Berlin (dpa/bb) – Viele queere Menschen fühlen sich in Berlin nicht sicher. Vertreter der Landespolitik forderten bei der «queeren Wahlarena» am Abend unter anderem, dass die Schulen sich stärker der Wertevermittlung widmen. Schon ab Klasse 1 sollte unterrichtet werden, dass in einer offenen Gesellschaft kein Platz für Queerfeindlichkeit sei, sagte SPD-Spitzenkandidat Steffen Krach.

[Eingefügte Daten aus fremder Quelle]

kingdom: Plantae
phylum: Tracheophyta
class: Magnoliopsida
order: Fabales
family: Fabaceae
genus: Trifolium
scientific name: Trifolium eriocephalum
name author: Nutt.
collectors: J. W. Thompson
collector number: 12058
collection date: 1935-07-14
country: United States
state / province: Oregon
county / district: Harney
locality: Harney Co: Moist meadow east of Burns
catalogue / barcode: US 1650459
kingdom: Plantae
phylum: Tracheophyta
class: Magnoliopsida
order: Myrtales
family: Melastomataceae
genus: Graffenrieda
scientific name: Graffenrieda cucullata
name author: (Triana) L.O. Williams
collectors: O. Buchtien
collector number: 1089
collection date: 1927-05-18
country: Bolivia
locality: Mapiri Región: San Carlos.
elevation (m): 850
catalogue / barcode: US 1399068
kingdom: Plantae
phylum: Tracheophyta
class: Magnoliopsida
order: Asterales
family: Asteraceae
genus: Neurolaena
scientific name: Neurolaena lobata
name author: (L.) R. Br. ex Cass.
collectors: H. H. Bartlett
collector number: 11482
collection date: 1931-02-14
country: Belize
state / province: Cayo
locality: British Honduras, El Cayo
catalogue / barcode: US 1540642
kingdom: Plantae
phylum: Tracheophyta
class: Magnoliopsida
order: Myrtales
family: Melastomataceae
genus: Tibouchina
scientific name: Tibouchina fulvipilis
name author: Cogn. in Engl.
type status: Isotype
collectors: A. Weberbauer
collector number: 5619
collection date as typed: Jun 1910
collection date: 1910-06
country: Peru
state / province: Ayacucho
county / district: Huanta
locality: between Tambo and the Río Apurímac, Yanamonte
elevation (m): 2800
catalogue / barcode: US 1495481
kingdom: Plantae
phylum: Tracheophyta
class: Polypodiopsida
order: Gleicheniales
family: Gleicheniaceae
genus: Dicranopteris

«Wir haben teilweise Rückschritte, das müssen wir verhindern», sagte er mit Blick auf die Situation für queere Menschen in Berlin. Nötig sei eine klare Haltung, zum Beispiel in der Öffentlichkeit keine queerfeindlichen Sprüche zu akzeptieren.
Linke-Parteivorsitzender Max Schirmer sagte, er sei überzeugt, die Stimmung in Berlin verrohe. Um dagegenzuhalten, reiche es nicht, Haltung zu zeigen oder ein paar Maßnahmen zu beschließen.
Evers: Nollendorfkiez unsicherer
Nötig sei ein Gesamtkonzept, sagte Schirmer bei der Veranstaltung in der Heilig-Kreuz-Kirche in Berlin-Kreuzberg. Dazu hatten der Verein Berliner CSD e. V., der Verband Queere Vielfalt Berlin-Brandenburg (LSVD) und der «Tagesspiegel» eingeladen.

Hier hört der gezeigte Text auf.